As discussões, no entanto, devem rapidamente se concentrar no delicado cessar-fogo entre Washington e Teerã, que tem sido testado por recentes ataques entre os dois países. Integrantes do governo, incluindo Rubio, têm defendido a decisão de Trump de iniciar o conflito, apesar das promessas anteriores de evitar o envolvimento dos EUA em "guerras sem fim" no Oriente Médio.
Desde o início da guerra, em 28 de fevereiro, Rubio já havia participado de uma reunião sigilosa com parlamentares, onde enfrentou críticas de democratas pela falta de autorização prévia do Congresso para a operação, mas recebeu apoio da maioria dos republicanos. Nos últimos dois meses, no entanto, um número crescente de republicanos começou a se unir aos democratas para questionar os altos custos da guerra e seus impactos econômicos, especialmente com as eleições legislativas de meio de mandato se aproximando.

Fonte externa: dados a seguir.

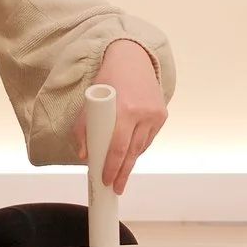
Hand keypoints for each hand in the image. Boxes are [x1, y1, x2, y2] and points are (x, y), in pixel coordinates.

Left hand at [75, 39, 165, 195]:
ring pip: (141, 147)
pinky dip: (138, 148)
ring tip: (120, 177)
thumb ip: (85, 126)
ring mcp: (156, 114)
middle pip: (132, 152)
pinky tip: (130, 156)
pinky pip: (148, 138)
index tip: (105, 181)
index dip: (112, 167)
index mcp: (125, 109)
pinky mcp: (162, 115)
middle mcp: (144, 113)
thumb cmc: (109, 77)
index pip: (118, 147)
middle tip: (115, 189)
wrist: (133, 57)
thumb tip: (84, 154)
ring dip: (130, 162)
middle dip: (123, 173)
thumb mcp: (92, 99)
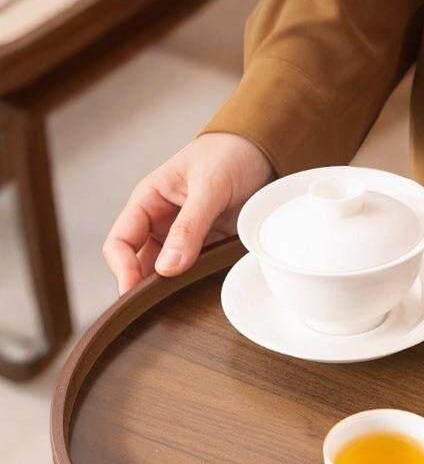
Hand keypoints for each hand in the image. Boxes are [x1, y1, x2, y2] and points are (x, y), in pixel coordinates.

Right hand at [104, 133, 272, 293]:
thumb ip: (190, 226)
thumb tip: (167, 268)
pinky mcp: (210, 247)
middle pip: (142, 264)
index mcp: (148, 201)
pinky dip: (198, 284)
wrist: (263, 152)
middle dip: (147, 287)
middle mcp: (162, 222)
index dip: (122, 269)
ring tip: (181, 307)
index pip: (120, 242)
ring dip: (174, 289)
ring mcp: (186, 237)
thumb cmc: (229, 155)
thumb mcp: (208, 186)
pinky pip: (198, 272)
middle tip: (159, 311)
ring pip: (169, 272)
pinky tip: (204, 296)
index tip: (134, 293)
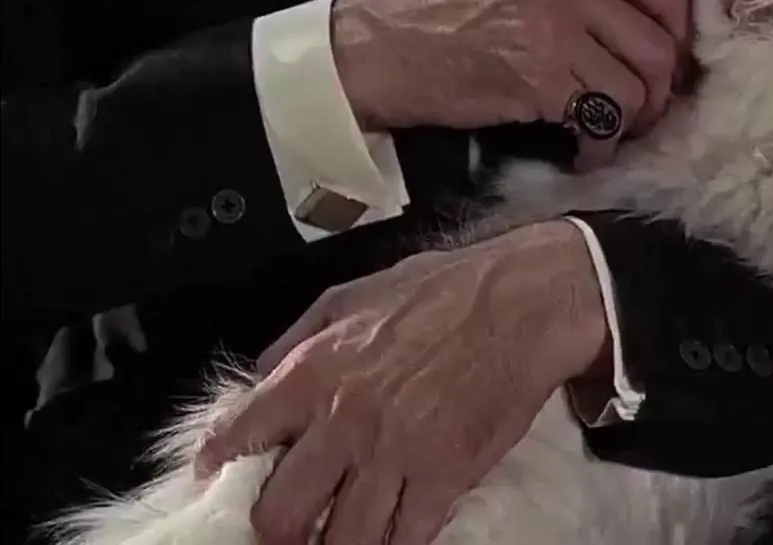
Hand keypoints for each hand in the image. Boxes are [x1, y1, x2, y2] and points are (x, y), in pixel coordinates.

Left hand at [195, 221, 608, 544]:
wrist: (521, 303)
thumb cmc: (441, 290)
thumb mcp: (351, 295)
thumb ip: (298, 339)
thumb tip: (261, 378)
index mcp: (311, 373)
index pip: (235, 439)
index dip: (216, 471)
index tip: (214, 486)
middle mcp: (343, 422)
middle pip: (281, 514)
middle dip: (277, 531)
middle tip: (288, 528)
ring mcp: (395, 455)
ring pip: (343, 541)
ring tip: (339, 538)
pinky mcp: (445, 477)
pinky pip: (407, 539)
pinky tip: (392, 538)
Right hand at [332, 0, 691, 169]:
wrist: (379, 51)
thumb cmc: (443, 18)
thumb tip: (643, 38)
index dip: (680, 37)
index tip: (671, 69)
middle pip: (660, 45)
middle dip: (660, 92)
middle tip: (642, 114)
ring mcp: (558, 30)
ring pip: (638, 88)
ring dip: (632, 123)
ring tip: (607, 135)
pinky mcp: (541, 81)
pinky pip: (603, 119)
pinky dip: (600, 146)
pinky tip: (582, 151)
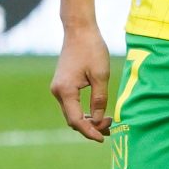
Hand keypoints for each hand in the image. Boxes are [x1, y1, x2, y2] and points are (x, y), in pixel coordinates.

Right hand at [51, 23, 113, 140]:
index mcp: (66, 91)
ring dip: (87, 120)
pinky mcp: (62, 85)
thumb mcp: (101, 75)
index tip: (103, 138)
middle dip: (90, 127)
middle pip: (72, 120)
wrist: (79, 30)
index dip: (90, 131)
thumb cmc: (92, 49)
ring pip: (72, 113)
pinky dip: (83, 112)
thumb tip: (99, 120)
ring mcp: (58, 89)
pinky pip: (71, 105)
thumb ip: (99, 99)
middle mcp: (58, 92)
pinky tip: (97, 112)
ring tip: (107, 122)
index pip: (76, 120)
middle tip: (110, 129)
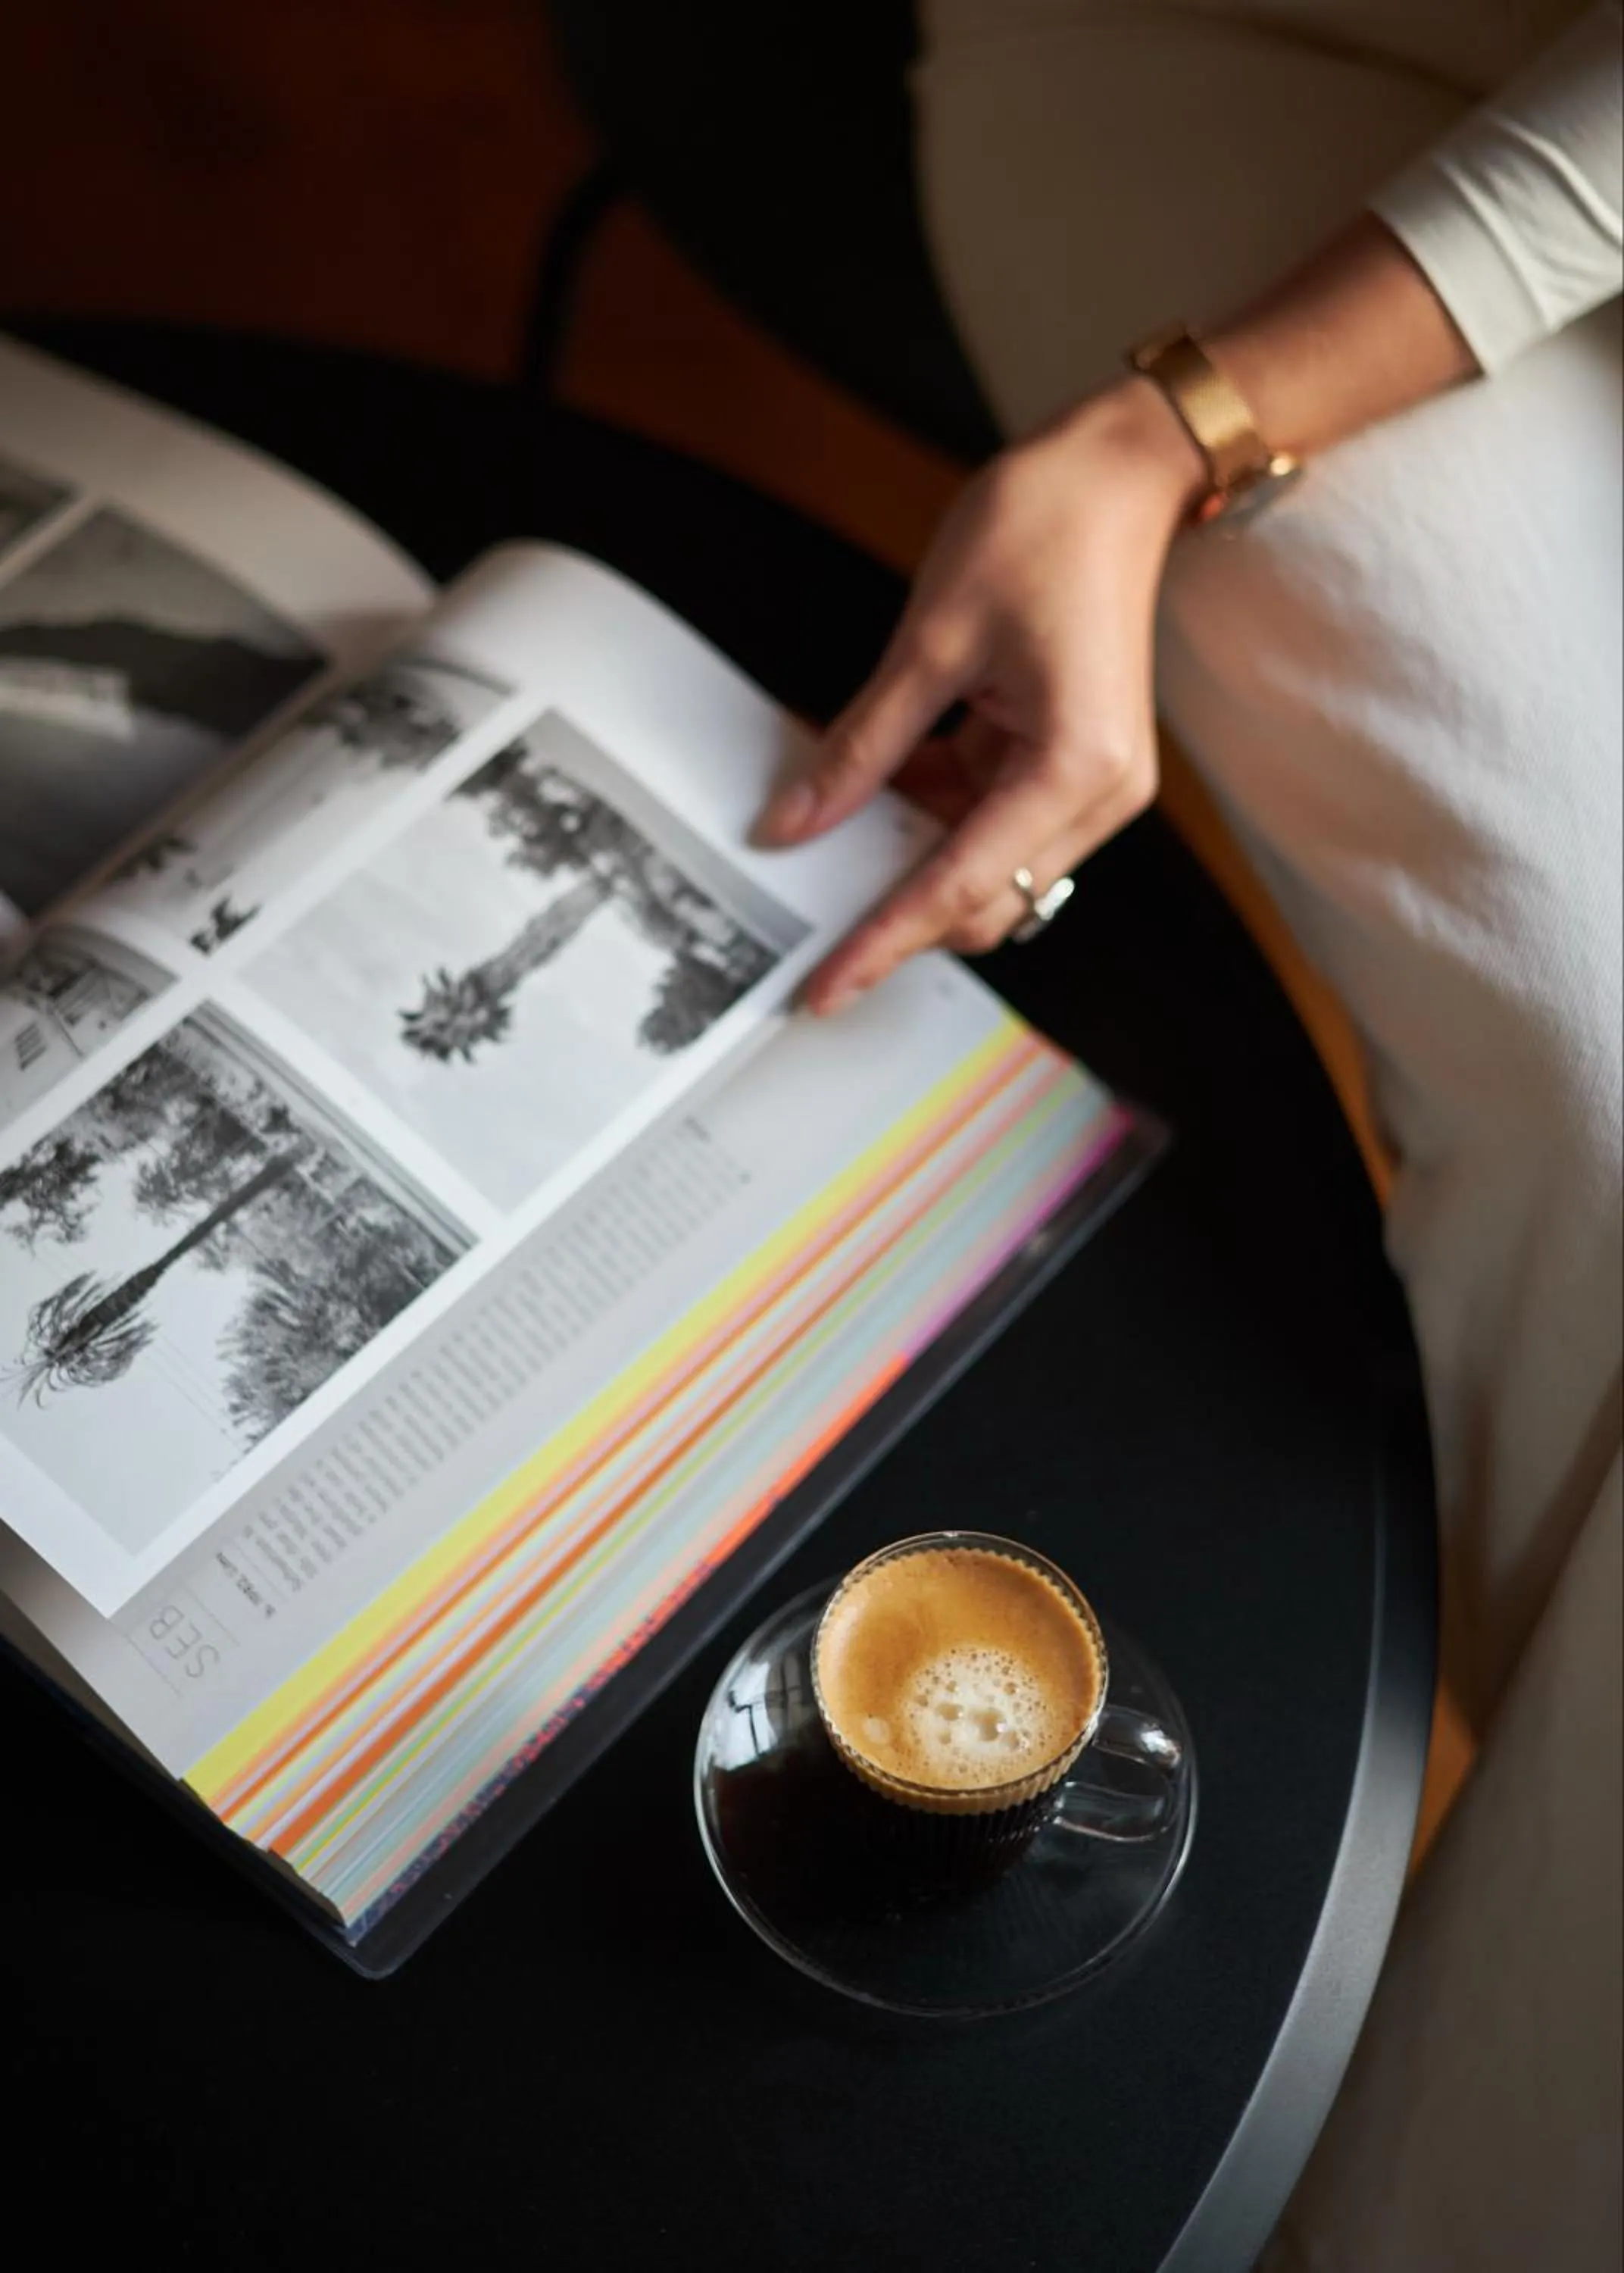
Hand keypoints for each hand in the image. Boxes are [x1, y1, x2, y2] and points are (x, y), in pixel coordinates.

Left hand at [755, 376, 1204, 1011]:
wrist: (1121, 471)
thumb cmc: (1044, 528)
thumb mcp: (930, 640)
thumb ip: (863, 746)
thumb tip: (796, 823)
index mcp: (1074, 768)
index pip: (959, 887)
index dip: (884, 940)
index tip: (828, 986)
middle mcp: (1101, 794)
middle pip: (985, 902)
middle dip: (901, 916)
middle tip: (814, 923)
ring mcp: (1093, 782)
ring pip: (989, 869)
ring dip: (916, 861)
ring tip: (841, 832)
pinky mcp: (1072, 762)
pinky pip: (994, 820)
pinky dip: (935, 816)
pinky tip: (884, 790)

A guerra tem afetado o tráfego de navios petroleiros no Estreito de Ormuz, uma rota estratégica que, em tempos de paz, transporta cerca de 20% do petróleo e gás natural comercializados globalmente, resultando em aumento nos preços dos combustíveis. No mês passado, o Senado avançou uma proposta legislativa que obrigaria Trump a retirar os EUA do conflito, impulsionada pelo apoio do senador republicano Bill Cassidy, da Louisiana.
A Câmara dos Representantes também programou uma votação sobre uma resolução relacionada aos poderes de guerra do presidente, mas a liderança republicana impediu que a proposta fosse votada, percebendo que não teria votos suficientes para derrotá-la. Esses episódios refletem as dificuldades do Partido Republicano em manter apoio político à condução da guerra por Trump.
Após as audiências desta terça-feira, Rubio retornará ao Capitólio na quarta-feira (3) para ser ouvido pela Comissão de Relações Exteriores da Câmara e por uma subcomissão do Senado. Além das questões relacionadas ao Irã, Rubio também deverá ser questionado sobre a política do governo Trump em relação a Cuba, que tem se tornado um tema recorrente nas discussões.
Trump e Rubio têm feito ameaças ao governo cubano, especialmente após a administração anunciar acusações criminais contra o ex-presidente Raúl Castro. O presidente cubano, Miguel Díaz-Canel, classificou as acusações como uma manobra política para justificar uma possível agressão militar contra a ilha. Rubio, filho de imigrantes cubanos, tem sustentado que Cuba representa uma ameaça à segurança nacional dos EUA devido aos seus vínculos com adversários de Washington.